Health Secretary Manuel Dayrit said the four children belonged to the Bilaan tribe in the remote village of Simsiman in Norala, South Cotabato.

"Our people in the field are looking into that. We have this campaign to prevent incidents like this. We don’t want children to die from measles or to suffer its complications," he said.

But Dr. Milagros Fernandez, DOH Undersecretary for Mindanao, could not yet ascertain how many children in Simsiman were affected by measles and when they started getting sick. The DOH learned about the measles outbreak only last Tuesday.

Fernandez said the DOH regional office in South Cotabato sent five health experts to Simsiman yesterday morning to look into the extent of the outbreak.

This year’s campaign against measles, dubbed "Ligtas Tigdas 2004," is a follow-up to the DOH’s immunization campaign in 1998.

In launching the program here, children from the Badjao tribe in Sitio Alaska, Barangay Mambaling were immunized.

Dr. Romanus Mkeranga, head of the Health and Nutrition Section of the United Nations Children’s Fund (UNICEF), lauded the Philippines for being one of the few countries working on the elimination of measles.

While the Philippines wants to control the disease, Mkeranga said other countries are only focused on "reducing" measles cases.

According to Dayrit, it was the DOH’s idea to conduct the anti-measles program every five years, with routine immunizations at health centers in the intervening period, to ensure that all children from nine months old to eight years old are immunized.

Dayrit, however, admitted that measles could not be totally eradicated and the program is only intended to "eliminate the disease as a public health problem."

"For measles, we cannot go for eradication.

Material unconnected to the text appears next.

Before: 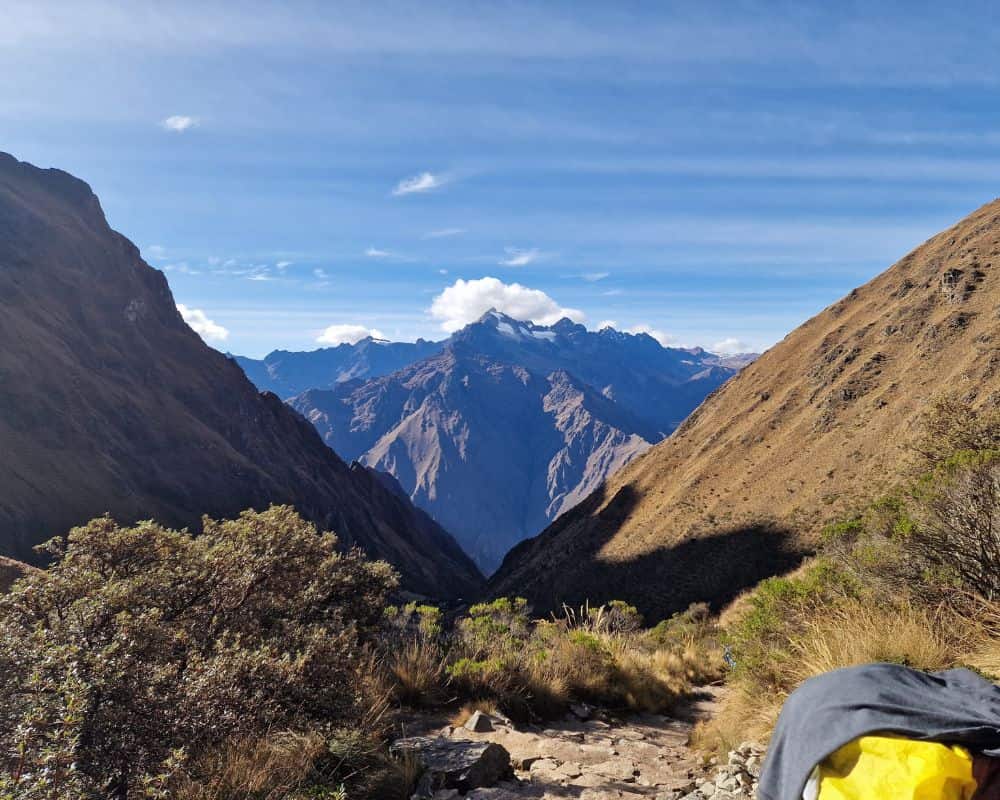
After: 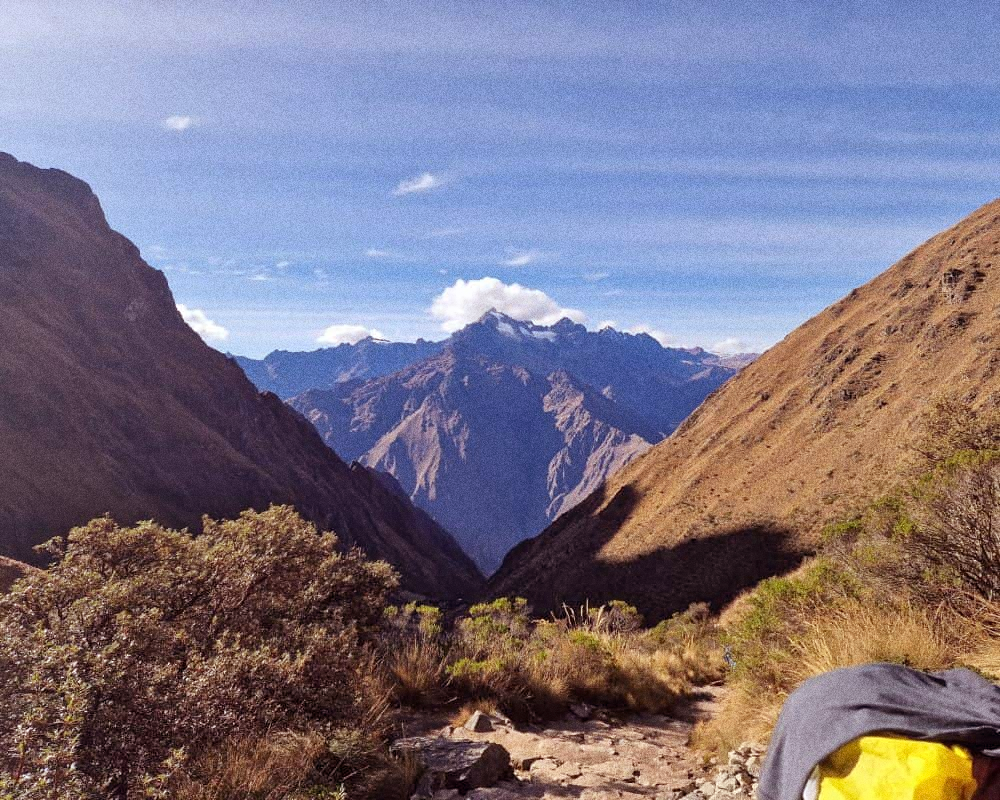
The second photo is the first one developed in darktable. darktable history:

What we want to achieve is to prevent any measles epidemic," he said.

The DOH, with the help of barangay health workers, will immunize 18 million children in health centers and through door-to-door vaccination. The program costs some P1 billion.

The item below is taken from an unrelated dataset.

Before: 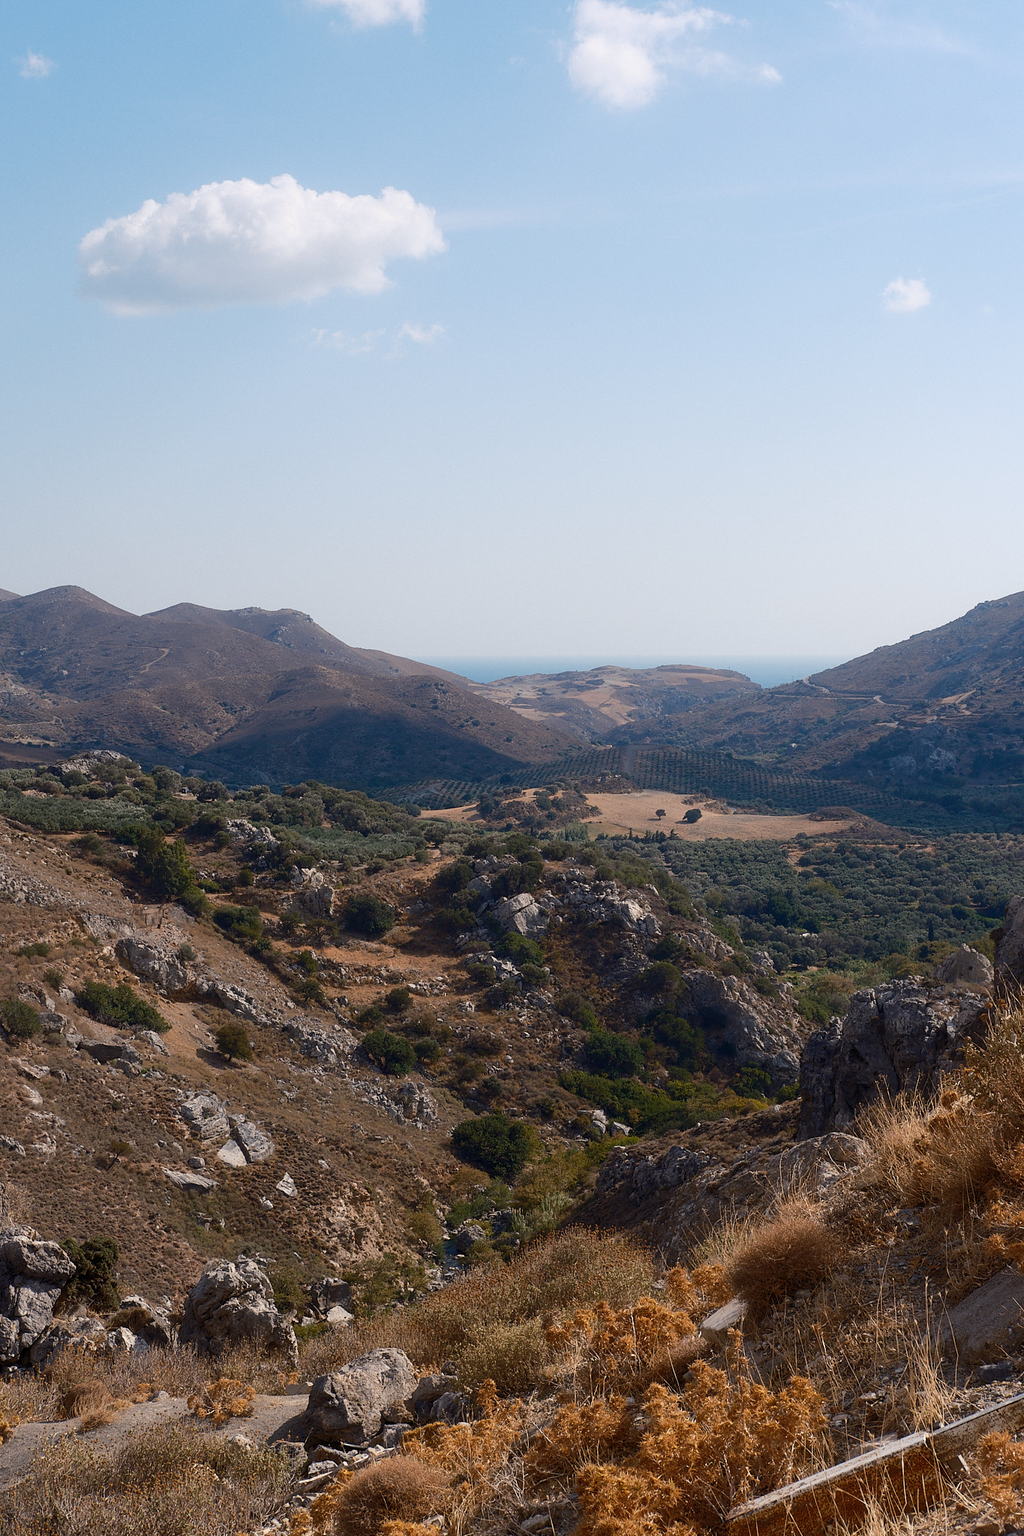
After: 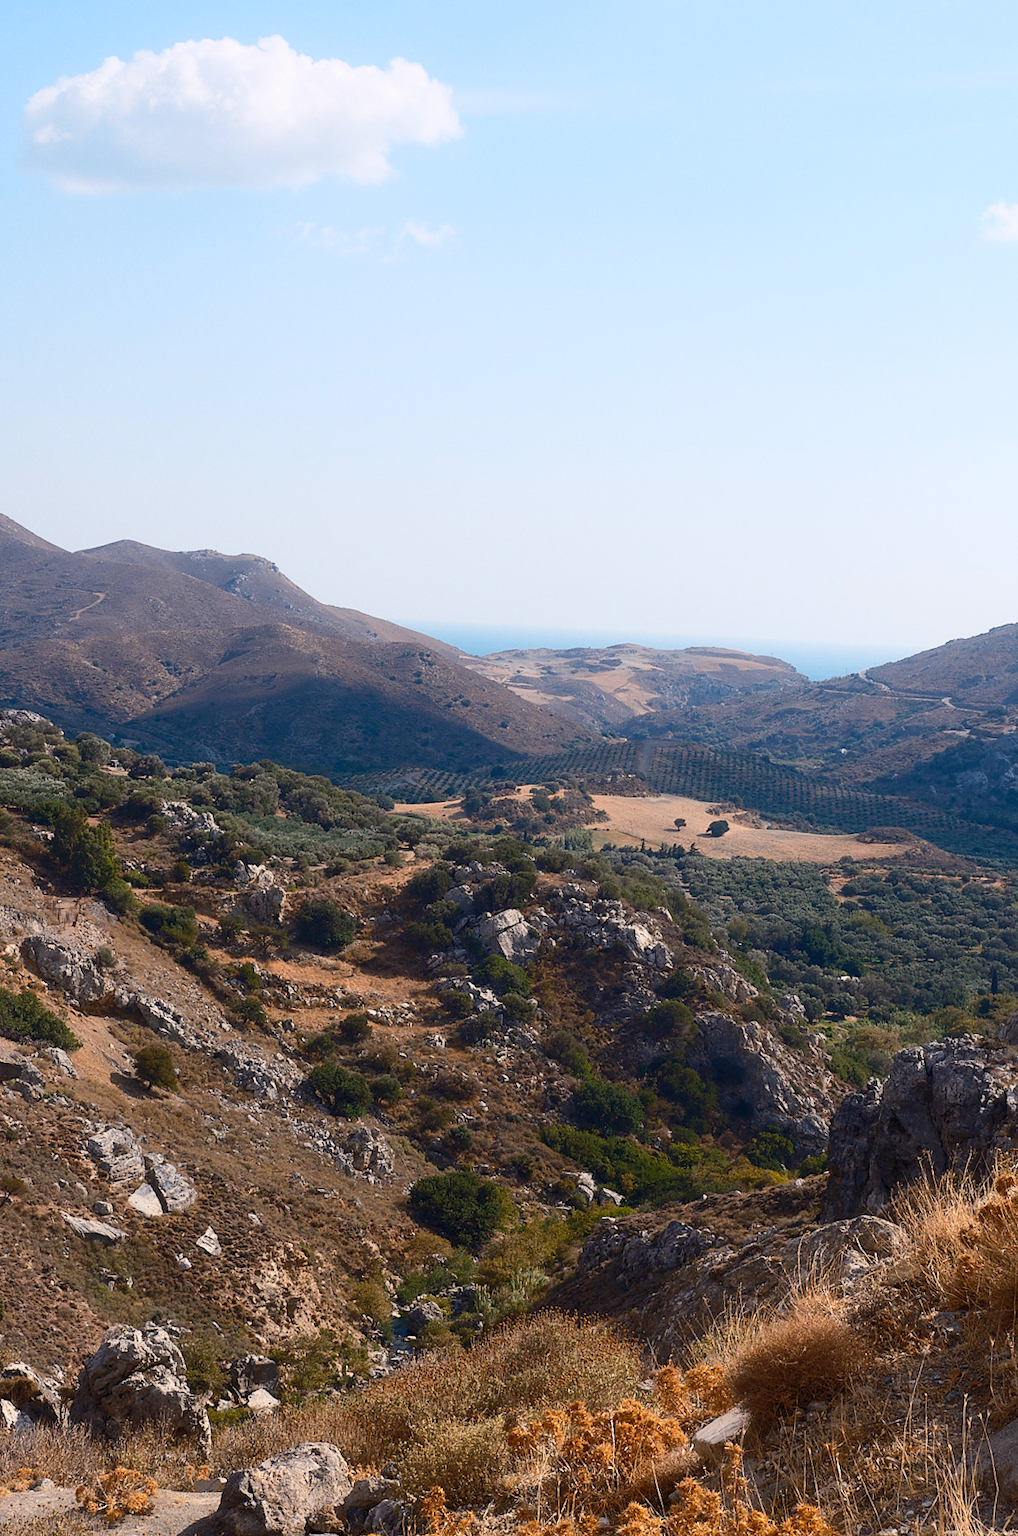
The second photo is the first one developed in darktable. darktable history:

Under the program, recipients of anti-measles vaccination will also receive vitamin A supplements.

Measles is characterized by rashes, fever and cough, runny nose or red eyes and can be transmitted through droplets.

The disease kills around 300 children annually and can cause complications like pneumonia, blindness, diarrhea, reactivation of tuberculosis and encephalitis.

Annually, the government spends about P20 billion to treat measles and its complications.

Dayrit said the DOH intends to reach out to far-flung areas and indigenous communities to ensure that all children are fully covered.

He admitted that the beliefs of some minority groups against Western medicines could hamper the program.

"They don’t believe in Western medicine like vaccination. What we did was we coordinated with their chieftains until they realized the benefits of being immunized," he said.